Prosiguiendo la guardia, un grupo de luces que brillaban a nivel de las aguas indicó a Ferraby que se dirigía hacia otra flotilla de pesqueros que aquella noche se hallaban esparcidos a lo largo de toda la costa. Aquella flotilla se hallaba directamente en la ruta de la Compass Rose y el oficial dudó si debía avisar al Capitán, pero su turno en el puente le había infundido mucha confianza en sí mismo, y, dejándose llevar por un impulso, se inclinó ante el tubo de comunicación y dio su primera orden al timón.

—Diez a babor.

La voz del timonel le respondió:

—Diez a babor, señor.

—Mantenga el rumbo.

—Mantenido, señor. Rumbo norte, veinticinco oeste, señor.

Durante cinco minutos se sostuvo el nuevo curso hasta que atravesaron la flotilla pesquera y ésta fue rebasada por completo. Después Ferraby ordenó que el barco volviera a su primitiva posición. Estaba a punto de hacer una anotación sobre la maniobra en el cuaderno de bitácora cuando le llegó de repente una llamada del Capitán por el tubo de comunicación.

—Puente.

—Puente, señor —contestó Ferraby.

—¿Por qué cambió usted el rumbo, alférez?

—Había unos pesqueros, señor —respondió éste ajustándose exactamente a la verdad—. Ya los hemos rebasado. —La sorpresa que le había producido aquella llamada le hizo añadir—: ¿Cómo lo supo usted, señor?

Pudo oír una risa del Capitán.

—Los mecanismos del timón hacen mucho ruido aquí abajo… ¿Va bien todo?

—Bien, señor. Ahora empiezan a verse los destellos del próximo faro.

Esperó alguna contestación, pero no llegó ninguna, y no tardó en oír un ligero ronquido que le hizo comprender que era inútil es erar más. De un modo impreciso, se sintió orgulloso de aquel ronquido. Era el cumplido más definitivo que hasta entonces había recibido en el barco.

Empezó a clarear. El cielo palideció imperceptiblemente y, hacia el este, la tierra se dibujaba con más precisión comenzando a vislumbrarse otra cadena de montañas más allá de las que se alzaban en primer término, con sus picos cubiertos de nieve esperando el primer rayo de sol.

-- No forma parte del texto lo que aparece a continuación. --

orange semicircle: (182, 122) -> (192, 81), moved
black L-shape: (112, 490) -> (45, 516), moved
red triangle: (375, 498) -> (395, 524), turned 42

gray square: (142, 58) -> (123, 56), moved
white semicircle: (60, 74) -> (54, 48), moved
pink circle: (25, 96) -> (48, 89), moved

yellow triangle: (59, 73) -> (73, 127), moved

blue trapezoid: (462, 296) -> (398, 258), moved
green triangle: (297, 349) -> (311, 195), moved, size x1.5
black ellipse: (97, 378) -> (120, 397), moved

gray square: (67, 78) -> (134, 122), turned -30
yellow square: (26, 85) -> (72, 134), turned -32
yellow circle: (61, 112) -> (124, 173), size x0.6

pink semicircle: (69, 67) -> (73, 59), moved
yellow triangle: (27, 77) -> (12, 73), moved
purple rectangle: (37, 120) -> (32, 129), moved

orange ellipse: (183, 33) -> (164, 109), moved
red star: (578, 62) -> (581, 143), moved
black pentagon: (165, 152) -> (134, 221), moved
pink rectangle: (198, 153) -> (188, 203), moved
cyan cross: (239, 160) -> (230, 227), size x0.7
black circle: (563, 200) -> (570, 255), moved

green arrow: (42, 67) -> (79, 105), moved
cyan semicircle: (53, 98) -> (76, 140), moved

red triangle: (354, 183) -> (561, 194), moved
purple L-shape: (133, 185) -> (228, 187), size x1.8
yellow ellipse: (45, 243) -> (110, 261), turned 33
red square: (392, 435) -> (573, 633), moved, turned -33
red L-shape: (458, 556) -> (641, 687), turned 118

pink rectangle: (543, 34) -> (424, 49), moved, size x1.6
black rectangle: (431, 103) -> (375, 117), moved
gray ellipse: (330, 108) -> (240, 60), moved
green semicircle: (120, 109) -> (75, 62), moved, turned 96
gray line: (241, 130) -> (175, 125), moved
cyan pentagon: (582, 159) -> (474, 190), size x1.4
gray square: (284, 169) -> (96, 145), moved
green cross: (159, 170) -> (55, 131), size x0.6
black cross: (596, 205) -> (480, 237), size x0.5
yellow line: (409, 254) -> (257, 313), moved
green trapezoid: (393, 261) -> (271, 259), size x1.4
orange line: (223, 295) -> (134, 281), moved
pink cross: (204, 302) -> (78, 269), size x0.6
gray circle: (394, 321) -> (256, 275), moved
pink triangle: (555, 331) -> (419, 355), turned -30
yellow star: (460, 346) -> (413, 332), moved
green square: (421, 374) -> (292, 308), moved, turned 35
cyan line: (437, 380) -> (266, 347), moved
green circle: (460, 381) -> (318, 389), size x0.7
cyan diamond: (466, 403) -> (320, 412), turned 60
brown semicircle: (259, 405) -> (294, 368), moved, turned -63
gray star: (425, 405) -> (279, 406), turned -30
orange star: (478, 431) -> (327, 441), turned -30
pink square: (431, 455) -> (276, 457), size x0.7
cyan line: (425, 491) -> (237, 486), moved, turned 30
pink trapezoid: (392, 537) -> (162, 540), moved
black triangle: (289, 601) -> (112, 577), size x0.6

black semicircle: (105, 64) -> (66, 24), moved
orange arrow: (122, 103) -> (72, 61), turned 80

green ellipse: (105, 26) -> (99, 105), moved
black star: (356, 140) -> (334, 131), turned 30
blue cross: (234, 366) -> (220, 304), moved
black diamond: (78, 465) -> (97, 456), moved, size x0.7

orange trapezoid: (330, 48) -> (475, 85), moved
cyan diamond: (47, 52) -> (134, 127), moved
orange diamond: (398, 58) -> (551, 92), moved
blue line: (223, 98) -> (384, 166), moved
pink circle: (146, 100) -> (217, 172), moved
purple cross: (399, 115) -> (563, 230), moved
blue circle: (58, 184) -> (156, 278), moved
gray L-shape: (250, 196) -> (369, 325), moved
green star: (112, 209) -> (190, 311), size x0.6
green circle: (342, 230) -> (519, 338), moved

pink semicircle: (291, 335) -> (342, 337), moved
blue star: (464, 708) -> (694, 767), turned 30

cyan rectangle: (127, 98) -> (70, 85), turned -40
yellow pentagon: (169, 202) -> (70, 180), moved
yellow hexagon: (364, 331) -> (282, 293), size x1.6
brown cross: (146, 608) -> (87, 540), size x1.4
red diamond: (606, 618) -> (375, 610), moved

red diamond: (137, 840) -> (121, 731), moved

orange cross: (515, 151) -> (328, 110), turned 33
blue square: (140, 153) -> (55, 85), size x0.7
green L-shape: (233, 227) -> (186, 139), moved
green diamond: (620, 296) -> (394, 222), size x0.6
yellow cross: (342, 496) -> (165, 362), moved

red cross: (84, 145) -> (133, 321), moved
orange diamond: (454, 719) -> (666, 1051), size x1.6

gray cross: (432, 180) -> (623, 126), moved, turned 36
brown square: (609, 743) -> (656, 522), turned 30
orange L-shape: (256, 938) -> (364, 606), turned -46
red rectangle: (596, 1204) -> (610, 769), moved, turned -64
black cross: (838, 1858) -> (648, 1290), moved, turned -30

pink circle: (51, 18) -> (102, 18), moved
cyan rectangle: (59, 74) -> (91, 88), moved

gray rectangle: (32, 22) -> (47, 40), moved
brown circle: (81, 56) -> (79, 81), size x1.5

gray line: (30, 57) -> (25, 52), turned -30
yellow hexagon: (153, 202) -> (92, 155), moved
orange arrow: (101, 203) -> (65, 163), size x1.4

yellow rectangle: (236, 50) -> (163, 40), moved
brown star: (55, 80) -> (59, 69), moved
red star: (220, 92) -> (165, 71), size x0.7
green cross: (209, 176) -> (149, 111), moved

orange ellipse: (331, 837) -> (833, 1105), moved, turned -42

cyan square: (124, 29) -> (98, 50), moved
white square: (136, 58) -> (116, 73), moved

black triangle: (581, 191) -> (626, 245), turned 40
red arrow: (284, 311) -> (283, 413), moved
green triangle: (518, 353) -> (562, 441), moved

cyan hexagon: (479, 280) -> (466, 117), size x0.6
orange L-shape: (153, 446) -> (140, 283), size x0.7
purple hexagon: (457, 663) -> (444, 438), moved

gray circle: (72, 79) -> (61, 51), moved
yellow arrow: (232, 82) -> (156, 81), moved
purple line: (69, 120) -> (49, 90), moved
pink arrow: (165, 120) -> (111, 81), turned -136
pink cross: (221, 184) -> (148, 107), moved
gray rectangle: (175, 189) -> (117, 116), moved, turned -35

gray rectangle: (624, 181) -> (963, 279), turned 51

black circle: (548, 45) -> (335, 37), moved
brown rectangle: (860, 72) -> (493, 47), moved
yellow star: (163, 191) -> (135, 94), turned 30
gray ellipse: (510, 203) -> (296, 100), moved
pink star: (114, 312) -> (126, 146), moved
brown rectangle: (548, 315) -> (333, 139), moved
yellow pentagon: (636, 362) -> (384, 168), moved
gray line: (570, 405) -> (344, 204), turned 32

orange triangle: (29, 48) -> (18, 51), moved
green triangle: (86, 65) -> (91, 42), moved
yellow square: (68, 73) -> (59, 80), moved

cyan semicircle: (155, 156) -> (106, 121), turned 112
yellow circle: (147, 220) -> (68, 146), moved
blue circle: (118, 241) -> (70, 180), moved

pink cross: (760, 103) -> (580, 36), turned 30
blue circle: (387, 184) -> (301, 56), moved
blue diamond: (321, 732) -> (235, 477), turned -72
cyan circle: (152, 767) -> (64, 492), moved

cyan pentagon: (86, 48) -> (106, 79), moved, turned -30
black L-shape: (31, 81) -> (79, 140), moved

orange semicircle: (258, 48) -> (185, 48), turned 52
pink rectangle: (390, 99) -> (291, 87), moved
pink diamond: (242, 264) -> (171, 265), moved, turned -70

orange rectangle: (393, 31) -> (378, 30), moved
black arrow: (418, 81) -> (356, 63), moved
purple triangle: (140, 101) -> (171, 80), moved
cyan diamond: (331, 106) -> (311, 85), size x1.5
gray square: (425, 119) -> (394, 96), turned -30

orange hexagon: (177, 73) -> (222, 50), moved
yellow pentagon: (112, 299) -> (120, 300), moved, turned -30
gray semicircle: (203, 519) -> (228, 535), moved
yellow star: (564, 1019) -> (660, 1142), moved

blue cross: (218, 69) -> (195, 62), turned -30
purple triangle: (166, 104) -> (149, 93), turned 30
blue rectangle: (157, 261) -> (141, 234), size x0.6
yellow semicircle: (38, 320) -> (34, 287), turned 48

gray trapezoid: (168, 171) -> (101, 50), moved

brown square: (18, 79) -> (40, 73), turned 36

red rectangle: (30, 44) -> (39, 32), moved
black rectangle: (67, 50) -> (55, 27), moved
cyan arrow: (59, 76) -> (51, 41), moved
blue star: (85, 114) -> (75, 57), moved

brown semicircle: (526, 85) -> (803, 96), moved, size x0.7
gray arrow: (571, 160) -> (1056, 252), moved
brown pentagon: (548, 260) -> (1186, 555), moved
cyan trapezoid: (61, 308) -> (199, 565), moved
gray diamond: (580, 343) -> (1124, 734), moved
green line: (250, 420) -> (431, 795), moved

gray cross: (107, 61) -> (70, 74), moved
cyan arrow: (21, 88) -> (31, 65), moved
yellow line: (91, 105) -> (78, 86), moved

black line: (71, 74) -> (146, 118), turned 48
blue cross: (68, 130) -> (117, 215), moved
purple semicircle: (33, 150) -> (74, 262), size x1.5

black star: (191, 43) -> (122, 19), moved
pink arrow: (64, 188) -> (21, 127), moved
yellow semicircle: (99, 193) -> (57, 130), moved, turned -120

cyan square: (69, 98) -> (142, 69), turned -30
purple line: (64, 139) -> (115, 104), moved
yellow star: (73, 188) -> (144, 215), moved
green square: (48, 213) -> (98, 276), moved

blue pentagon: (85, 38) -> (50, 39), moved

Emulando al cielo, el mar empezó también a palidecer en su contorno, cambiando del negro al gris lívido. Un faro lejano, que les había estado haciendo señales desde el horizonte, luchó con la creciente claridad y se fue desvaneciendo hasta que su destello quedó reducido a una llama vacilante entre la neblina. Poco a poco fue emergiendo a la claridad toda la longitud del barco, pasando desde un oscuro perfil a una sólida estructura con sus tres dimensiones, y se pudo ver brillar el hielo que cubría las cubiertas superiores. En el puente fueron haciéndose más perceptibles las figuras y las caras, ofreciendo éstas un aspecto ajado, grises por el frío y el cansancio, pero rehaciéndose ya a medida que el amanecer parecía confortarlas.

Abajo, el barco pareció desperezarse y recobrar la vida, recibiendo animadamente el fin de la guardia del alba. El humo de la cocina se espesó llevando con él un olor ordinario pero alegre, de algo que se estaba friendo.

Resonaron las pisadas en las escaleras y en las cubiertas metálicas y desde una escotilla de popa la cara hirsuta y grisácea del primer maquinista Watts se asomó para atisbar el día, como si no creyera en su llegada al fin. Había terminado la primera noche pasada en el mar.

Cuando iban a dar las ocho, Lockhart subió al puente para hacerse cargo de la guardia. Había dormido unas cuatro horas y se sentía más despabilado de lo que hubiera creído.

—¿Estás solo? —preguntó a su camarada después de haber recorrido el puente con la mirada.

—Sí —respondió Ferraby—. He hecho la guardia yo sólo las dos últimas horas.

—¿Qué me dices? —agregó Lockhart, con una sonrisa—. ¡Y pensar que yo estaba durmiendo tranquilamente mientras tanto!… —Y mirando al punto más cercano de tierra, prosiguió—: ¿Hasta dónde hemos navegado?

Ferraby, señalando la posición en la carta, le preguntó:

—¿Entras de servicio? ¿Dónde está el primer oficial?

—Desayunando —respondió Lockhart con indiferencia.

Durante unos minutos permanecieron ambos juntos, bajo el frío aire de la mañana. El sol empezaba a asomar por la cumbre de la montaña. Era una hermosa mañana. Serena como el día, la Compass Rose avanzaba hacia el norte pasando frente a islas que la belleza de la mañana hacía parecer maravillosas. Lockhart olfateó la fina brisa.

—Muy divertido, ¿verdad?

—Sí —contestó Ferraby—. Muy divertido.